START RECORDS SHOWN

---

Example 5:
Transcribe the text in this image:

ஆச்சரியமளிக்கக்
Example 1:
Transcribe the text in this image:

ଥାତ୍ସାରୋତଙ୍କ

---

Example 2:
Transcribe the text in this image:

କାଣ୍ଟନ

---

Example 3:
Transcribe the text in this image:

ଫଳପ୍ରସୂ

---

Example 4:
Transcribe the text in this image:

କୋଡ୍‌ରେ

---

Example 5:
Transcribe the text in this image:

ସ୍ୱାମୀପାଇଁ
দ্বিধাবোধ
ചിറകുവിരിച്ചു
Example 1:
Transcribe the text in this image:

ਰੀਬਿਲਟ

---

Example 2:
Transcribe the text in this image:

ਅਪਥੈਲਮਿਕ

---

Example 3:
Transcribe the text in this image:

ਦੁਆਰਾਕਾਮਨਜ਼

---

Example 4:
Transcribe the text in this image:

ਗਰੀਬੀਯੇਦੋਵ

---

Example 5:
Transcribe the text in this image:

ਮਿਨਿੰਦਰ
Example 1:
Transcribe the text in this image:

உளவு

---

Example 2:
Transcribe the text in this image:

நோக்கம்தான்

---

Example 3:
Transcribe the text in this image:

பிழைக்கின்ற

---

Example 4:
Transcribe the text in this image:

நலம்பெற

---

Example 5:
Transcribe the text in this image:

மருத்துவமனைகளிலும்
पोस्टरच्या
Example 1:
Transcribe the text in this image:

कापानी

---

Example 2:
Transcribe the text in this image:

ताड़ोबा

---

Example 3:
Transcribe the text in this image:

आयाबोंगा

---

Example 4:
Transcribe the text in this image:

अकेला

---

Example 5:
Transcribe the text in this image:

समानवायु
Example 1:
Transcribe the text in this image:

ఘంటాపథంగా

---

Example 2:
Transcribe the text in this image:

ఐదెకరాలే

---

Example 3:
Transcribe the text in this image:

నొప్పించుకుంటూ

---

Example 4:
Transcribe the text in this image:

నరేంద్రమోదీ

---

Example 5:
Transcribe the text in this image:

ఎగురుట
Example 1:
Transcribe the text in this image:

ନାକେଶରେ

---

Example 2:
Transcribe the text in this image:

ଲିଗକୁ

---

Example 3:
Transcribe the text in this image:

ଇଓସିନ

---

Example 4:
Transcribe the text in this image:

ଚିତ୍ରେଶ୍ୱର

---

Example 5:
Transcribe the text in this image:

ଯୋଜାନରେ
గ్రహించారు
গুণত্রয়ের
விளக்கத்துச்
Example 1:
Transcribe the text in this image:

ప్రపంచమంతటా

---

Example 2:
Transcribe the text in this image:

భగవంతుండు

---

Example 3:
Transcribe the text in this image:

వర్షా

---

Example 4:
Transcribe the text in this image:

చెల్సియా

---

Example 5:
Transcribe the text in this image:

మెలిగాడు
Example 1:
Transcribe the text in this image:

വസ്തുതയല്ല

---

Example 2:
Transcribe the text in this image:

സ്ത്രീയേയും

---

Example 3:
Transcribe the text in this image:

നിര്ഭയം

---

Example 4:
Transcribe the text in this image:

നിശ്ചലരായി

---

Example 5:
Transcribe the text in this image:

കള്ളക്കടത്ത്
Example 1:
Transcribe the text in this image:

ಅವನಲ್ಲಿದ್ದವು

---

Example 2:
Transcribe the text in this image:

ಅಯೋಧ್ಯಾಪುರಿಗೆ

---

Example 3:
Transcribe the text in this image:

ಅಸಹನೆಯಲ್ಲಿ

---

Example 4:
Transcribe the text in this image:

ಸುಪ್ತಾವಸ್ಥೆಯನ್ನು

END RECORDS SHOWN

EXERCISE: Each line of the listing is to be duplicated exactly as it appears.

PROBLEM SOLUTION:
---

Example 5:
Transcribe the text in this image:

ஆச்சரியமளிக்கக்
Example 1:
Transcribe the text in this image:

ଥାତ୍ସାରୋତଙ୍କ

---

Example 2:
Transcribe the text in this image:

କାଣ୍ଟନ

---

Example 3:
Transcribe the text in this image:

ଫଳପ୍ରସୂ

---

Example 4:
Transcribe the text in this image:

କୋଡ୍‌ରେ

---

Example 5:
Transcribe the text in this image:

ସ୍ୱାମୀପାଇଁ
দ্বিধাবোধ
ചിറകുവിരിച്ചു
Example 1:
Transcribe the text in this image:

ਰੀਬਿਲਟ

---

Example 2:
Transcribe the text in this image:

ਅਪਥੈਲਮਿਕ

---

Example 3:
Transcribe the text in this image:

ਦੁਆਰਾਕਾਮਨਜ਼

---

Example 4:
Transcribe the text in this image:

ਗਰੀਬੀਯੇਦੋਵ

---

Example 5:
Transcribe the text in this image:

ਮਿਨਿੰਦਰ
Example 1:
Transcribe the text in this image:

உளவு

---

Example 2:
Transcribe the text in this image:

நோக்கம்தான்

---

Example 3:
Transcribe the text in this image:

பிழைக்கின்ற

---

Example 4:
Transcribe the text in this image:

நலம்பெற

---

Example 5:
Transcribe the text in this image:

மருத்துவமனைகளிலும்
पोस्टरच्या
Example 1:
Transcribe the text in this image:

कापानी

---

Example 2:
Transcribe the text in this image:

ताड़ोबा

---

Example 3:
Transcribe the text in this image:

आयाबोंगा

---

Example 4:
Transcribe the text in this image:

अकेला

---

Example 5:
Transcribe the text in this image:

समानवायु
Example 1:
Transcribe the text in this image:

ఘంటాపథంగా

---

Example 2:
Transcribe the text in this image:

ఐదెకరాలే

---

Example 3:
Transcribe the text in this image:

నొప్పించుకుంటూ

---

Example 4:
Transcribe the text in this image:

నరేంద్రమోదీ

---

Example 5:
Transcribe the text in this image:

ఎగురుట
Example 1:
Transcribe the text in this image:

ନାକେଶରେ

---

Example 2:
Transcribe the text in this image:

ଲିଗକୁ

---

Example 3:
Transcribe the text in this image:

ଇଓସିନ

---

Example 4:
Transcribe the text in this image:

ଚିତ୍ରେଶ୍ୱର

---

Example 5:
Transcribe the text in this image:

ଯୋଜାନରେ
గ్రహించారు
গুণত্রয়ের
விளக்கத்துச்
Example 1:
Transcribe the text in this image:

ప్రపంచమంతటా

---

Example 2:
Transcribe the text in this image:

భగవంతుండు

---

Example 3:
Transcribe the text in this image:

వర్షా

---

Example 4:
Transcribe the text in this image:

చెల్సియా

---

Example 5:
Transcribe the text in this image:

మెలిగాడు
Example 1:
Transcribe the text in this image:

വസ്തുതയല്ല

---

Example 2:
Transcribe the text in this image:

സ്ത്രീയേയും

---

Example 3:
Transcribe the text in this image:

നിര്ഭയം

---

Example 4:
Transcribe the text in this image:

നിശ്ചലരായി

---

Example 5:
Transcribe the text in this image:

കള്ളക്കടത്ത്
Example 1:
Transcribe the text in this image:

ಅವನಲ್ಲಿದ್ದವು

---

Example 2:
Transcribe the text in this image:

ಅಯೋಧ್ಯಾಪುರಿಗೆ

---

Example 3:
Transcribe the text in this image:

ಅಸಹನೆಯಲ್ಲಿ

---

Example 4:
Transcribe the text in this image:

ಸುಪ್ತಾವಸ್ಥೆಯನ್ನು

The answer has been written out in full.